Page-level text extractions
^^^^

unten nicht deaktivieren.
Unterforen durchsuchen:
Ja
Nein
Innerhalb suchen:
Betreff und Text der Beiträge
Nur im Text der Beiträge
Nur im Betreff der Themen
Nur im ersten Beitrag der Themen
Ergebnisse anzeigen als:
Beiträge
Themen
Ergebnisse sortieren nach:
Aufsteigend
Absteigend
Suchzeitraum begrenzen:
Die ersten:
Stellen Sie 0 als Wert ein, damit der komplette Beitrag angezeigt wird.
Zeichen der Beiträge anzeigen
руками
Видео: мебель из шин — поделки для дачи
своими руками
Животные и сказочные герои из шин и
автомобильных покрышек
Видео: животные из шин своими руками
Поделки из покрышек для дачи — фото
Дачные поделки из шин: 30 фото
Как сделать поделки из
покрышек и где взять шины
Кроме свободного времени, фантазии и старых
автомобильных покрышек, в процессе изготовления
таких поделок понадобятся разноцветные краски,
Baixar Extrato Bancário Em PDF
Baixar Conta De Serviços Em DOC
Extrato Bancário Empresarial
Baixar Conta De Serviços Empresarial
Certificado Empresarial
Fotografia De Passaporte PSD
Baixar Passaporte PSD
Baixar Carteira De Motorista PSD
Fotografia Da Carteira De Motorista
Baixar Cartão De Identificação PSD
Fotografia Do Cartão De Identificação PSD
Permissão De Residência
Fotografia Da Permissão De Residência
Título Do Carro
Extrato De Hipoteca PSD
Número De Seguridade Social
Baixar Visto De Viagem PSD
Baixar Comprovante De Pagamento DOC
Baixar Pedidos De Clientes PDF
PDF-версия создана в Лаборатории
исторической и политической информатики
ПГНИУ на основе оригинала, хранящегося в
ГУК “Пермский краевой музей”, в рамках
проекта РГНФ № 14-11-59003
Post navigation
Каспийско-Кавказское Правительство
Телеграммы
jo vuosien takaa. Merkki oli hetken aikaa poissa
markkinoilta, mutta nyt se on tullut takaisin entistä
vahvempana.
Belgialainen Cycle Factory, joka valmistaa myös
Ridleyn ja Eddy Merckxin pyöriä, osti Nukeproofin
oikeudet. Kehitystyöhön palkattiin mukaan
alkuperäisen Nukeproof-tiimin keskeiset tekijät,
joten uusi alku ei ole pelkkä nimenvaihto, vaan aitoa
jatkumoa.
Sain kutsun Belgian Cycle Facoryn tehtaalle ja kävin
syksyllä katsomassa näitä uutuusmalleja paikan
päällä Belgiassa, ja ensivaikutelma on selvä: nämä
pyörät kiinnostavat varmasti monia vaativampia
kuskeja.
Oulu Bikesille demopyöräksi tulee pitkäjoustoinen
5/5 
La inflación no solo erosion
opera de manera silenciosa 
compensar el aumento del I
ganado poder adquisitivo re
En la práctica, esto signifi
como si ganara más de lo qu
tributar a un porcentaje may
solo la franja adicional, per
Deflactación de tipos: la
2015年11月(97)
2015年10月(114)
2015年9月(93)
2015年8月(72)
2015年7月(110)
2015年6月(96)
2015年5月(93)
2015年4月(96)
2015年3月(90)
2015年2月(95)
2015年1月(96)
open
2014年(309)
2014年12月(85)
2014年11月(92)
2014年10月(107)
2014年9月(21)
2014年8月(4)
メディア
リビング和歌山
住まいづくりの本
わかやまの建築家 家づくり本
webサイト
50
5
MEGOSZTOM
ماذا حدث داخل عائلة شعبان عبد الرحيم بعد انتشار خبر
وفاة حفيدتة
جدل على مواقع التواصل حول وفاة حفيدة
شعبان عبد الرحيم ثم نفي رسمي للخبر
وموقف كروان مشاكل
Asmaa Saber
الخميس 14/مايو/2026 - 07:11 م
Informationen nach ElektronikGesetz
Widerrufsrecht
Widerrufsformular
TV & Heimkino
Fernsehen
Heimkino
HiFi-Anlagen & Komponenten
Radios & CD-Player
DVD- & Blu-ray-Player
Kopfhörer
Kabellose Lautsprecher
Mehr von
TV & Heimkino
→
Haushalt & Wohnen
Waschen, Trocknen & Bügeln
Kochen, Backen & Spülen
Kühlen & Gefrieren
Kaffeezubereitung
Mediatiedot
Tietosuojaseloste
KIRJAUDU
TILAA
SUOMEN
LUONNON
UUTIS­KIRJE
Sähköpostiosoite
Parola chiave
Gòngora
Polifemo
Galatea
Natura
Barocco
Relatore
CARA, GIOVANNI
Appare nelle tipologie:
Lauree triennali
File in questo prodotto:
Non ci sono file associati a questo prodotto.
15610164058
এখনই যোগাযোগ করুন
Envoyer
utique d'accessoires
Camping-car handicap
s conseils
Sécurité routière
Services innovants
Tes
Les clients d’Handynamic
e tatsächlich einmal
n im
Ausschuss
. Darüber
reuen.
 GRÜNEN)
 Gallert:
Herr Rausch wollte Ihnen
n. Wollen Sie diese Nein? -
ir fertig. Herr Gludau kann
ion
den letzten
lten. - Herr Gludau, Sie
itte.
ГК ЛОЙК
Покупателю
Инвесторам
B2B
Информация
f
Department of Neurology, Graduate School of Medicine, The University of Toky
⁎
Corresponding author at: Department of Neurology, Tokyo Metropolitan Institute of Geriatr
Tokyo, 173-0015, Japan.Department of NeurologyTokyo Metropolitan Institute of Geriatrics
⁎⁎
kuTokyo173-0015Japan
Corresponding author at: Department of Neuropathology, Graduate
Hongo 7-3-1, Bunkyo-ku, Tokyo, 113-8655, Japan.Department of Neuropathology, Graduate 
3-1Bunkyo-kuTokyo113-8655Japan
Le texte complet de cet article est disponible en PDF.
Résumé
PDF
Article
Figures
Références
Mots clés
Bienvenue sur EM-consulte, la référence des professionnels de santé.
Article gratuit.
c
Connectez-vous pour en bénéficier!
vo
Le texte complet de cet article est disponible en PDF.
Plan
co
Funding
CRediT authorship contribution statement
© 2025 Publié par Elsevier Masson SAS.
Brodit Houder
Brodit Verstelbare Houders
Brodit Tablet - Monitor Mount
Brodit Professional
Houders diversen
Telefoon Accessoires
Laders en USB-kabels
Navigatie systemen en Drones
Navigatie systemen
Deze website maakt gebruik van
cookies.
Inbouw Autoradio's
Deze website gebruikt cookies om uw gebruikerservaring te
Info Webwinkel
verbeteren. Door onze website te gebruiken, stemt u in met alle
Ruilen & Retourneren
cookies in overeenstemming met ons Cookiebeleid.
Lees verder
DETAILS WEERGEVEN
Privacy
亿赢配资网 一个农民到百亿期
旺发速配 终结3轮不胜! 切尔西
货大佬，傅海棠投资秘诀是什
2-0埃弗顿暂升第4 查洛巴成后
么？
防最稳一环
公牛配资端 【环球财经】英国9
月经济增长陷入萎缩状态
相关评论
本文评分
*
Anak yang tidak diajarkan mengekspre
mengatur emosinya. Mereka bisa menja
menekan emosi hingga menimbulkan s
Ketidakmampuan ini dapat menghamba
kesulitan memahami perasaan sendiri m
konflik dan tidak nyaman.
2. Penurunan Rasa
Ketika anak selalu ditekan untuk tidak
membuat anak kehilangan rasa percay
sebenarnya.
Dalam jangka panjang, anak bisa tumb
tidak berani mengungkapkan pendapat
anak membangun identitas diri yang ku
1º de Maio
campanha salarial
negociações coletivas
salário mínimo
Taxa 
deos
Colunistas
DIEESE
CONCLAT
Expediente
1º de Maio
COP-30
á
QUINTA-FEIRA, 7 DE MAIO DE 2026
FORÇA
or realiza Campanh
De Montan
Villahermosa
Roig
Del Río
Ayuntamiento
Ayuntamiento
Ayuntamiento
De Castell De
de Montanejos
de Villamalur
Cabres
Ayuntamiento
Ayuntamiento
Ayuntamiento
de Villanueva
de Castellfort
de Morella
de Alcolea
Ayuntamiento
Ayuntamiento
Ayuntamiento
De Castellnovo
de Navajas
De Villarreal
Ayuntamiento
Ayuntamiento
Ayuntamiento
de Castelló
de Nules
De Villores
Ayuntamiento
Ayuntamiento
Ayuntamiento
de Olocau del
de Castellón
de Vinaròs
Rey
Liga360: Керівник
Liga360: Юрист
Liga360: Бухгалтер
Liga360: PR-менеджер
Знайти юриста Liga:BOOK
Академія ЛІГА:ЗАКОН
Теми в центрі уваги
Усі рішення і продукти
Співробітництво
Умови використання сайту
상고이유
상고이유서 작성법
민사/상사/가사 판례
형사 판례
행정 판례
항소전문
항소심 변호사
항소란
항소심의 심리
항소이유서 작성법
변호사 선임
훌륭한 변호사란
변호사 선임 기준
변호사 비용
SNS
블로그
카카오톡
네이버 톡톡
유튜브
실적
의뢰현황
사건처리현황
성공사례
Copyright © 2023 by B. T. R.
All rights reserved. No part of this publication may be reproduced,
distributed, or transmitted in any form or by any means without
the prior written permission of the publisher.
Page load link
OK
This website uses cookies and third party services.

^^^^

EXERCISE REQUIREMENTS: Within the records, count the lines that include the word "Department". Answer with the number only.

COMPLETED EXERCISE: 5